# 69 (NSFW!)



## Dmitri (Apr 21, 2010)




----------



## molested_cow (Apr 21, 2010)

I got fired

You are so evil.


----------



## burnws6 (Apr 21, 2010)

How dare you?


----------



## Derrel (Apr 21, 2010)

Shades of Wall-E!!!!!!

I thoroughly enjoyed the photo--it's pretty damned good!


----------



## pugnacious33 (Apr 21, 2010)

I love this! Great work.  HDR?


----------



## c.cloudwalker (Apr 21, 2010)

You should be smacked upside the head for this 

Good thing it is a very nice image.


----------



## fokker (Apr 22, 2010)

I came.


----------



## TriniPhototakeoutta (Apr 22, 2010)

lol @ title. Really nice image


----------



## Dmitri (Apr 23, 2010)

Derrel said:


> Shades of Wall-E!!!!!!
> 
> I thoroughly enjoyed the photo--it's pretty damned good!

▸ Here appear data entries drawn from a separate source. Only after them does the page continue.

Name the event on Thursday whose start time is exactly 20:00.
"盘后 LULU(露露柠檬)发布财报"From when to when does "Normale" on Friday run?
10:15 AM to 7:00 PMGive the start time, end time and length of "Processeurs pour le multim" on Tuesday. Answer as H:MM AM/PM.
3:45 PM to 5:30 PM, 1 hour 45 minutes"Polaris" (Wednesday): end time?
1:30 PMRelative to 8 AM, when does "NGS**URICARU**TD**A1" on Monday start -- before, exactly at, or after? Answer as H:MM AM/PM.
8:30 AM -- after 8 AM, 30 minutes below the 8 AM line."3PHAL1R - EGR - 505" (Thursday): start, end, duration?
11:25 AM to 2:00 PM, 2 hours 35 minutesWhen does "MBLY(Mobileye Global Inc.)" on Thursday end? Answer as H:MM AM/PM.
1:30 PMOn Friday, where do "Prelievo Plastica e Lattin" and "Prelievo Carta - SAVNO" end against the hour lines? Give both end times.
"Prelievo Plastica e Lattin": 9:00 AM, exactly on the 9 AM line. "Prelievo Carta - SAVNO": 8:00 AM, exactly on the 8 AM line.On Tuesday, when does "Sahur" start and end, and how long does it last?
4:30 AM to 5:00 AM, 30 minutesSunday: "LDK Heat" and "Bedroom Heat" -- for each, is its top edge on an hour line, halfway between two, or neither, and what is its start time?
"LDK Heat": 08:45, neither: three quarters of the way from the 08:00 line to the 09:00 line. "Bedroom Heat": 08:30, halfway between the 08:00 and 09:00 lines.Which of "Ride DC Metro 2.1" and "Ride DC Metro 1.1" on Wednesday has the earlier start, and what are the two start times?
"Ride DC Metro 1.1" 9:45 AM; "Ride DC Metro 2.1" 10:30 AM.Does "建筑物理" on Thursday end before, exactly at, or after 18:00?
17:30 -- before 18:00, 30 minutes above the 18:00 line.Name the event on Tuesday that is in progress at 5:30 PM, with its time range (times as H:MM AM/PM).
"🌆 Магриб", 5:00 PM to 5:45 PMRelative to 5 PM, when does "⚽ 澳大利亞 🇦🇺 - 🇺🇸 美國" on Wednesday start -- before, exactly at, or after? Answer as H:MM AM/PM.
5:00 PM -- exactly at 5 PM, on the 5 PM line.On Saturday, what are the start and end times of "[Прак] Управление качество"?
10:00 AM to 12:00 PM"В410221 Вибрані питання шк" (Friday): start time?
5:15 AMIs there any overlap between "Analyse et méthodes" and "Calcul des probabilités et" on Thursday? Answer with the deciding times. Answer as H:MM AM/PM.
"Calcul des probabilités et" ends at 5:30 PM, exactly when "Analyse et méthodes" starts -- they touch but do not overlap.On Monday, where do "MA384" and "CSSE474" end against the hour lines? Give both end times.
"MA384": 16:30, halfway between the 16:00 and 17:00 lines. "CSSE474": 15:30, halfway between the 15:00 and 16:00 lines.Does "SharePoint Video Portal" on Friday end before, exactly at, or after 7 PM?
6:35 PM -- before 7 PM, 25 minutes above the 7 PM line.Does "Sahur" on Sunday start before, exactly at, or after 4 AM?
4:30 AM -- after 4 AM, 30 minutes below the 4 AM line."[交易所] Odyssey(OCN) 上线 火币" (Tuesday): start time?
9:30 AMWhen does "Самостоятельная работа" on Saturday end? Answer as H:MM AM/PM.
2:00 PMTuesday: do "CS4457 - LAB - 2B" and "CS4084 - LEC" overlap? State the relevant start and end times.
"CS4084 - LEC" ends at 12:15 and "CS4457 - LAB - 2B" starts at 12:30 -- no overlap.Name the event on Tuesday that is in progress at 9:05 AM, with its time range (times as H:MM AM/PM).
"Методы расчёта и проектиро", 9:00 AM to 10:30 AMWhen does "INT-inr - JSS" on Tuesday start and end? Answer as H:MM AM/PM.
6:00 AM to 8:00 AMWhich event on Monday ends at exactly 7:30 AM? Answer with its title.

Thanks, and I have to admit I think of Wall-E too! lol I can't look at this photo without thinking one of his eyes is broken.



			
				pugnacious33 said:
			
		

> I love this! Great work. HDR?



Yes sir, HDR. And thank you 



			
				c.cloudwalker said:
			
		

> You should be smacked upside the head for this
> 
> Good thing it is a very nice image.



 Thanks, sorry for any confusion. I assure you, it was unintentional 



			
				TriniPhototakeoutta said:
			
		

> lol @ title. Really nice image



Thank you


----------



## Houghwya (Apr 23, 2010)

fokker said:


> I came.



LOL! But seriously good use of High Def and I like the angle


----------



## Sbuxo (Apr 23, 2010)

he looks sad ):


----------



## gonnarise (Apr 24, 2010)

ha ha ha ha.... 
I just recently read a thread about No Nude/NSFW photos are allowed to uploading here... then found this silly 69(NSFW)....


----------



## unnecessary (Apr 24, 2010)

these colors pop


----------